» Task statement: For each line below that holds "wainscoting", return the line as it stands.

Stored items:
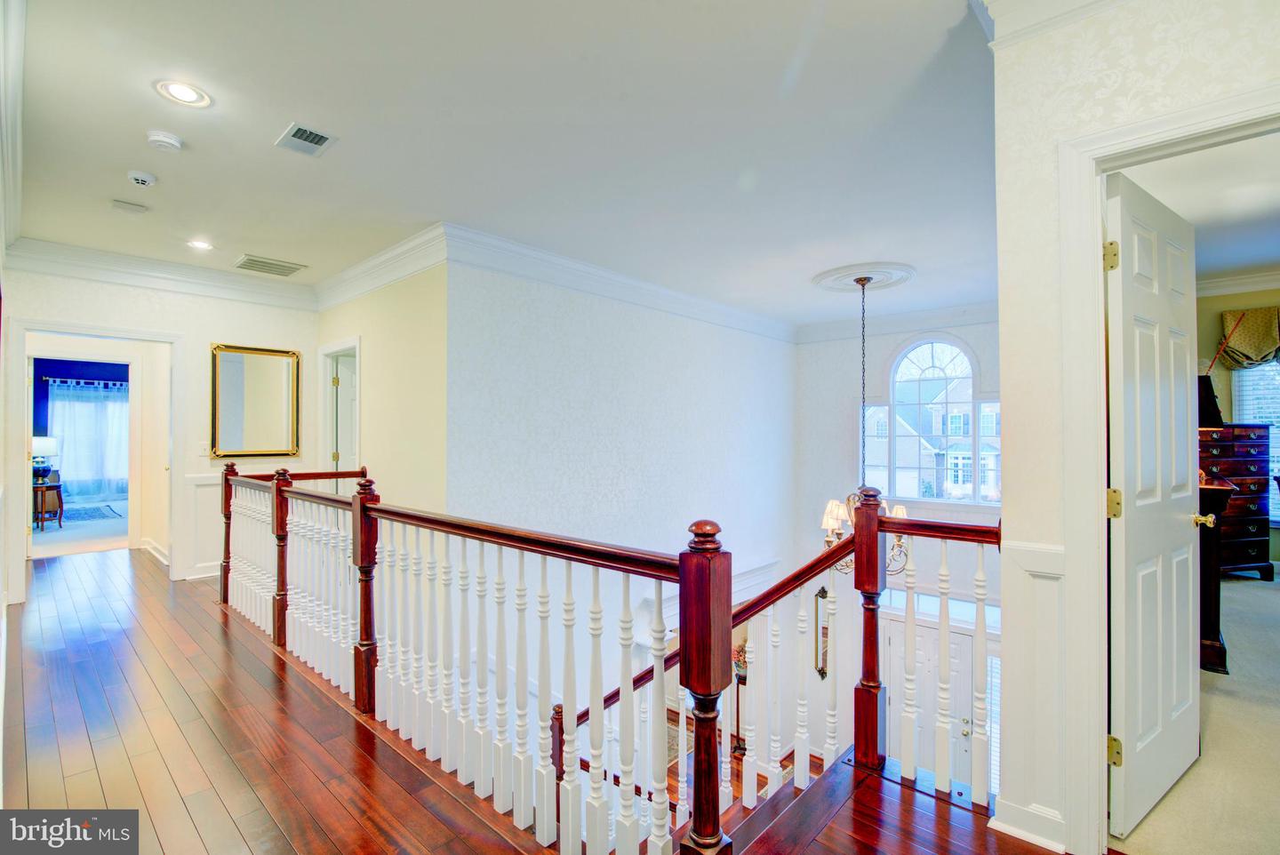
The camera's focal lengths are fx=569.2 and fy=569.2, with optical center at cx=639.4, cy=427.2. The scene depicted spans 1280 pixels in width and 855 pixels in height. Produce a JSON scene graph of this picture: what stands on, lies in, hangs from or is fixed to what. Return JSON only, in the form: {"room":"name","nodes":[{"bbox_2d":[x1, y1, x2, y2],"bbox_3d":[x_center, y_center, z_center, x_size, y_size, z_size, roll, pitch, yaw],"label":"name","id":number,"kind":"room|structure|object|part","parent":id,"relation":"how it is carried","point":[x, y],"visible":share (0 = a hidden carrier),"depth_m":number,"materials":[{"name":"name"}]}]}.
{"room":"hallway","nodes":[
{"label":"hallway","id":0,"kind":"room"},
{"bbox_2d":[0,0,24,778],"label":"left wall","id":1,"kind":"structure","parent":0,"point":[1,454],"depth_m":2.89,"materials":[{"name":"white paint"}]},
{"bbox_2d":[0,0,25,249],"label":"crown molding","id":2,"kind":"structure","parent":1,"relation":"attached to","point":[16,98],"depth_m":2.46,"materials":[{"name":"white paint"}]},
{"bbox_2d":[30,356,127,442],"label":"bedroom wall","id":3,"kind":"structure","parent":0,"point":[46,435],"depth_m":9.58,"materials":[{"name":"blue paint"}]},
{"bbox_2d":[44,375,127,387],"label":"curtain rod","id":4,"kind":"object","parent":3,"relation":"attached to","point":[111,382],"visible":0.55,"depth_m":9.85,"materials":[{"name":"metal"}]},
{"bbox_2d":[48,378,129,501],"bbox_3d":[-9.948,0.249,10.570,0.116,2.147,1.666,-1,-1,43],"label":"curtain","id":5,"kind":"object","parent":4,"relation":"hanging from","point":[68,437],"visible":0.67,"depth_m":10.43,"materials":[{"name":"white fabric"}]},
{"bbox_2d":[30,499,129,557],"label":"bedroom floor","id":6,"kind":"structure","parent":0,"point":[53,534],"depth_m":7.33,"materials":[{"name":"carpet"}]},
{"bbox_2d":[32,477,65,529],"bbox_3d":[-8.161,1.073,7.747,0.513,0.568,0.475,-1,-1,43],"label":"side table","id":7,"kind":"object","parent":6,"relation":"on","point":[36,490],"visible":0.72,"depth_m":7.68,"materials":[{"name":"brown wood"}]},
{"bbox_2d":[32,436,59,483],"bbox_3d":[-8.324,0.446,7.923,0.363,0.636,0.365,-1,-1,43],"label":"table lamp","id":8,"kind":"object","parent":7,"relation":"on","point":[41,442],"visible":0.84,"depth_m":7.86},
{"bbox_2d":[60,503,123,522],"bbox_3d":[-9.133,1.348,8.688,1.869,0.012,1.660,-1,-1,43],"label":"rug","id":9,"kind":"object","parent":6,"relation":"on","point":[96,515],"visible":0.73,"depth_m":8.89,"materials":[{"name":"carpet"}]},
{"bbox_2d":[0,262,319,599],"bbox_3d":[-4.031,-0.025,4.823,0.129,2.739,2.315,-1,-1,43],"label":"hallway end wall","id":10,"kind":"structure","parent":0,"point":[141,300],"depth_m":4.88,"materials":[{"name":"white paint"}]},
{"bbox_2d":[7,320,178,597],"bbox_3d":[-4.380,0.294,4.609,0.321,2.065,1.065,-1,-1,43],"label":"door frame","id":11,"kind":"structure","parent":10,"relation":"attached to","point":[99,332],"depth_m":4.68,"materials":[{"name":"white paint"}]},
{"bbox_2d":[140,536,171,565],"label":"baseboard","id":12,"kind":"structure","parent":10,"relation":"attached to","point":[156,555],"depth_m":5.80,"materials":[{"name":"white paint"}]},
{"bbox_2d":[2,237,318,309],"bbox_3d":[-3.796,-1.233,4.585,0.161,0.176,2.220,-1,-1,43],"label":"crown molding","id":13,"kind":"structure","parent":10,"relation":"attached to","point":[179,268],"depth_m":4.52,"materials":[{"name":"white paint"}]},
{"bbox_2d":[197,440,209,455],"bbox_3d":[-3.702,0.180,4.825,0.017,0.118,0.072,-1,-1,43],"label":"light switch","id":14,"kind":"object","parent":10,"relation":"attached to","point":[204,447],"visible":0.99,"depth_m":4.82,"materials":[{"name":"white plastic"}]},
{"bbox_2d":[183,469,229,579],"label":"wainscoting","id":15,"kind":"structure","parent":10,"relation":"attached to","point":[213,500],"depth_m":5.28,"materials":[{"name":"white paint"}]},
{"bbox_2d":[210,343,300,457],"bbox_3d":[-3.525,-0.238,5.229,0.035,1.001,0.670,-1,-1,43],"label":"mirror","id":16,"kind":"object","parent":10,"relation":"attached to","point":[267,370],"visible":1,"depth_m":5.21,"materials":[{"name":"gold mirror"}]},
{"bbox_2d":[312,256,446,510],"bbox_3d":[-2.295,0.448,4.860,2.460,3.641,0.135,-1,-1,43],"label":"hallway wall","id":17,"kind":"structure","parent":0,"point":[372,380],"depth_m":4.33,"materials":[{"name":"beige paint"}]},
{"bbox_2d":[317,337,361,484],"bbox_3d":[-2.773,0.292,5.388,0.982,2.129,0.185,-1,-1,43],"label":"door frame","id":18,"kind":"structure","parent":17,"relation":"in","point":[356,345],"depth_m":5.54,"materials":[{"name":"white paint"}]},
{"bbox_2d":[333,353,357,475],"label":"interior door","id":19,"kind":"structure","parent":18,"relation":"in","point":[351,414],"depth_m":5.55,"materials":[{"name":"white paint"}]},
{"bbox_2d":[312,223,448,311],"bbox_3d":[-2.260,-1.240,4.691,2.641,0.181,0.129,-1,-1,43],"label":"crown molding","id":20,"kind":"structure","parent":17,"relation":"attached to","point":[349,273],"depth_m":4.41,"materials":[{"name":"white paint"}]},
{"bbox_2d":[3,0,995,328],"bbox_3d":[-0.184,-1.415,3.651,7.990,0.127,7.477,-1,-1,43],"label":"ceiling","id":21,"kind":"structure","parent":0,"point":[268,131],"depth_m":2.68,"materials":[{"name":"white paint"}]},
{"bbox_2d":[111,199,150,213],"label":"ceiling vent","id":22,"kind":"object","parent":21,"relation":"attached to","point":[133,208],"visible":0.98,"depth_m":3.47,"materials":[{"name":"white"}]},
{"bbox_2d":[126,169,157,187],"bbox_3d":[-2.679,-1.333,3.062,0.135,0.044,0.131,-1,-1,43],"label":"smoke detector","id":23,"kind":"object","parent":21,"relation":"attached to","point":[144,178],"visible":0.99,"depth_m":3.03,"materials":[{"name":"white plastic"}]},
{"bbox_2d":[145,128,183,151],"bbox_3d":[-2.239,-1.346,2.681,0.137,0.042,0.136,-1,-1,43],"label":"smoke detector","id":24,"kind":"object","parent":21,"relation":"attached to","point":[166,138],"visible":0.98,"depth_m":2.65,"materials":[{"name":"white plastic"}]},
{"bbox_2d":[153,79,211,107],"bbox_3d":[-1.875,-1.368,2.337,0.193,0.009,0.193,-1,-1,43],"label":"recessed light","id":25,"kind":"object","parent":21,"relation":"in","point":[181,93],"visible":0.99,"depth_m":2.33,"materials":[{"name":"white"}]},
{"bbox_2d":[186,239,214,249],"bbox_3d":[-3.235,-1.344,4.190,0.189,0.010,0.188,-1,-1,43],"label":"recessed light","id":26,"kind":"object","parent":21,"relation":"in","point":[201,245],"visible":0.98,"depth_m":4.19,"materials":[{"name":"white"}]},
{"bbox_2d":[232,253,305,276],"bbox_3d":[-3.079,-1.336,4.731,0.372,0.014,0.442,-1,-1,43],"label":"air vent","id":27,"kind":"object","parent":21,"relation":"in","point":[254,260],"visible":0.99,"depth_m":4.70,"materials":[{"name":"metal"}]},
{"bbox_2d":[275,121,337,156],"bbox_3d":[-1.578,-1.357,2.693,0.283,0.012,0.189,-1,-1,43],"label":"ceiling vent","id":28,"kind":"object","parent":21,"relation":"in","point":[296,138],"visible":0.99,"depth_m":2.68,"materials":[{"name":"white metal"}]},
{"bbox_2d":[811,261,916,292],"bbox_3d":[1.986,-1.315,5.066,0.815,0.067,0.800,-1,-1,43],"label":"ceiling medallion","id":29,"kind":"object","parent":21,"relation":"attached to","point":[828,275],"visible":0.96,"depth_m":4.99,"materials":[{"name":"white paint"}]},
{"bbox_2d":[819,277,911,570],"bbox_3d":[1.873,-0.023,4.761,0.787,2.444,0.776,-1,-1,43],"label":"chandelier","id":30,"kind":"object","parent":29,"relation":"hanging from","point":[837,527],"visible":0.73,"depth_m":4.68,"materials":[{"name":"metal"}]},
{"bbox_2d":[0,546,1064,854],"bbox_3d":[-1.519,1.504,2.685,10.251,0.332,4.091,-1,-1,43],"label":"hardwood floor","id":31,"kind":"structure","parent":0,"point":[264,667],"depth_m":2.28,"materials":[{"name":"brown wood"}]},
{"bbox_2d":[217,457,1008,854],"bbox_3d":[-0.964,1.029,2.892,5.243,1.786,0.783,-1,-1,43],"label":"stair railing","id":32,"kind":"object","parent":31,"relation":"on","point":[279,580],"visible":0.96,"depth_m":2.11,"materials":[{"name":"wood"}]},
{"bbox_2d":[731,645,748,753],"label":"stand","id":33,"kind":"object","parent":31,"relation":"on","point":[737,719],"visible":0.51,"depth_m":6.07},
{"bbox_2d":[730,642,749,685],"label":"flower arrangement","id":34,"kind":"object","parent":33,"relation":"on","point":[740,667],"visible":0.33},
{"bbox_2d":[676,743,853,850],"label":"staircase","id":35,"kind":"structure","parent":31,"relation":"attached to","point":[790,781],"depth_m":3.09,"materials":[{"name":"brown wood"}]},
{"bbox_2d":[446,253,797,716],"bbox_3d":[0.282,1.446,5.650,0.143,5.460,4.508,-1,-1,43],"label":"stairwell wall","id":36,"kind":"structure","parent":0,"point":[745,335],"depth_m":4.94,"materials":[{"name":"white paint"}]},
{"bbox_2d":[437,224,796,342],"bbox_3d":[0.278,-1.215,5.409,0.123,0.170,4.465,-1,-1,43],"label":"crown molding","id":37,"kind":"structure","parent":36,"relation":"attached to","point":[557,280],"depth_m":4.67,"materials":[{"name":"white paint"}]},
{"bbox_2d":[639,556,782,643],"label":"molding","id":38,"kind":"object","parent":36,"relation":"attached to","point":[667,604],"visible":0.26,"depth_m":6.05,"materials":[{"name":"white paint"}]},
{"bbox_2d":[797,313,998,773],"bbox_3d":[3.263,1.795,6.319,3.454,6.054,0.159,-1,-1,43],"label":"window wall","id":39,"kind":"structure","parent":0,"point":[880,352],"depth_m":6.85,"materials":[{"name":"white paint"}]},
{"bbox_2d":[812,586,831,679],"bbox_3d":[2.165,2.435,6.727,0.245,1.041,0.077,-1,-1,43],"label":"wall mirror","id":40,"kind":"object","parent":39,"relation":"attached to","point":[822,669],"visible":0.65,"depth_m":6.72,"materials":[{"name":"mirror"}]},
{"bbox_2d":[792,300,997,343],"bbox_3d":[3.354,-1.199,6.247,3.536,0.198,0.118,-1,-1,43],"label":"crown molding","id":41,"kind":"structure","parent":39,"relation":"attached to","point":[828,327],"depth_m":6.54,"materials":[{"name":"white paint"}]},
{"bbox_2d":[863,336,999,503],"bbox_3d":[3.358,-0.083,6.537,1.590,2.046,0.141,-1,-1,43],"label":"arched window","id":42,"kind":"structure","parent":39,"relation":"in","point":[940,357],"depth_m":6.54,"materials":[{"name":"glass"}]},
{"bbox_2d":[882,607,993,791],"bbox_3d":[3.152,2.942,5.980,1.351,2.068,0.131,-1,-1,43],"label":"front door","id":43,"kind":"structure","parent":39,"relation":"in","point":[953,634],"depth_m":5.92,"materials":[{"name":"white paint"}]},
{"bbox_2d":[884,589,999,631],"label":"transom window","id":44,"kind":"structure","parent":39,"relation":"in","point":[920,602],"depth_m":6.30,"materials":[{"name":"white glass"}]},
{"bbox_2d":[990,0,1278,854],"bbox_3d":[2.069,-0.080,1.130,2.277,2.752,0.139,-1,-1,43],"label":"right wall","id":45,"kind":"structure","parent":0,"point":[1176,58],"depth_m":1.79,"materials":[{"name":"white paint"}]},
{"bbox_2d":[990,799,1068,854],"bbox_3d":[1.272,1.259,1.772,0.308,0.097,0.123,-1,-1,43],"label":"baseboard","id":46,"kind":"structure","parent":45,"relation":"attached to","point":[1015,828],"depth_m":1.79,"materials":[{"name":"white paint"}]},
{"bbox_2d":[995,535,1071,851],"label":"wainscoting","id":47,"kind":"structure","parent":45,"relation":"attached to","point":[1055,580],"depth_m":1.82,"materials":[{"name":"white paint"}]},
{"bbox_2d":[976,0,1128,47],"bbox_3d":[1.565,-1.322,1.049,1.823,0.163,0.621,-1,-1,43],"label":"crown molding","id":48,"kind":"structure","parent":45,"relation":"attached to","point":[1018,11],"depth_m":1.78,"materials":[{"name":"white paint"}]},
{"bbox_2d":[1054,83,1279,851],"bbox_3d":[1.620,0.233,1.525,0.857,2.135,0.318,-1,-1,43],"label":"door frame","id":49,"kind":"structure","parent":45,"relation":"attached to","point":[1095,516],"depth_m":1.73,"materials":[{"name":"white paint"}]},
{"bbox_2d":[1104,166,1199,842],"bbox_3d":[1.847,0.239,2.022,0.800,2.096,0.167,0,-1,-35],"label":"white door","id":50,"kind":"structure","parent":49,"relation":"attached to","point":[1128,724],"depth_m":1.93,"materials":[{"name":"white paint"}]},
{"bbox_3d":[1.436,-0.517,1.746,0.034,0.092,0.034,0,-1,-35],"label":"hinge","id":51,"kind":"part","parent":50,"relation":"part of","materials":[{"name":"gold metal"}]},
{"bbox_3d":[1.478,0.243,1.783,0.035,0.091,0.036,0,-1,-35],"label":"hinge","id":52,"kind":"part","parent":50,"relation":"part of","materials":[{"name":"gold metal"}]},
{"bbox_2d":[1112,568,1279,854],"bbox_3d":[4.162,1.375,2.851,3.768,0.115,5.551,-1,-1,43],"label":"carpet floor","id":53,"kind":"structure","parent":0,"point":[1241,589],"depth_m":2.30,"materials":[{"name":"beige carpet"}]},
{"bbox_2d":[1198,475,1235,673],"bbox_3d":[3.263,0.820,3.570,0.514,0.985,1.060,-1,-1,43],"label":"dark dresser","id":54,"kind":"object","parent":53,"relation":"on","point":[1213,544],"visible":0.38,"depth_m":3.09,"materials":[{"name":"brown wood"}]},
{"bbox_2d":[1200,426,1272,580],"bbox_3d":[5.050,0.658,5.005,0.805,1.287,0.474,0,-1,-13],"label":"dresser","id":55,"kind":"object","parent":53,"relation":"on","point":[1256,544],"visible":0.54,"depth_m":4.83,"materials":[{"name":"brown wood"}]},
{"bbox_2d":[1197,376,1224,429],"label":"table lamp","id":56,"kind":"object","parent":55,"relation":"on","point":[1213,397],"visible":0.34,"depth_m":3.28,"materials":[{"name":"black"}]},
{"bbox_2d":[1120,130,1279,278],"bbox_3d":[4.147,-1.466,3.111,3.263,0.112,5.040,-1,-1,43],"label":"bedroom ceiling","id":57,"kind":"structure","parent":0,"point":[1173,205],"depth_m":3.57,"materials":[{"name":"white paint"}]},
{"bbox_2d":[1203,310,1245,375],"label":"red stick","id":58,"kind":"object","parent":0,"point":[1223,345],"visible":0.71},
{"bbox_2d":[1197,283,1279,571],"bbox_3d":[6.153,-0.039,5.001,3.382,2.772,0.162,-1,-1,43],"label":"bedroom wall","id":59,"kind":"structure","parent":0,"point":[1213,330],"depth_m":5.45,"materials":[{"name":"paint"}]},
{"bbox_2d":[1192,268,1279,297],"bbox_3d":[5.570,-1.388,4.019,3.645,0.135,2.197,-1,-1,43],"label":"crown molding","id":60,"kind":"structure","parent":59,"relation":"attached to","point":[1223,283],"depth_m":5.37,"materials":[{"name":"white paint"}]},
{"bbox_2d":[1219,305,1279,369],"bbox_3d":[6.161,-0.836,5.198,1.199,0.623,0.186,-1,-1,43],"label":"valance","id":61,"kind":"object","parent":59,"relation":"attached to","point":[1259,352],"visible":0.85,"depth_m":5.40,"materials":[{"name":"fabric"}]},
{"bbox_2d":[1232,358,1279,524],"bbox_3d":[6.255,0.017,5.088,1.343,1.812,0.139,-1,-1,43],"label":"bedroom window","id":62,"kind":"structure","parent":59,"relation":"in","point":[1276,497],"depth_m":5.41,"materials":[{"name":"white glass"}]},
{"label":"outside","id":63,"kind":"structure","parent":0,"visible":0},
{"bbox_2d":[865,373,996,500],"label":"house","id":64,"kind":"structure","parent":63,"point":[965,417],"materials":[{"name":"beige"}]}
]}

» Task solution:
{"bbox_2d":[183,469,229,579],"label":"wainscoting","id":15,"kind":"structure","parent":10,"relation":"attached to","point":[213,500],"depth_m":5.28,"materials":[{"name":"white paint"}]},
{"bbox_2d":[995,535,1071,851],"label":"wainscoting","id":47,"kind":"structure","parent":45,"relation":"attached to","point":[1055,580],"depth_m":1.82,"materials":[{"name":"white paint"}]},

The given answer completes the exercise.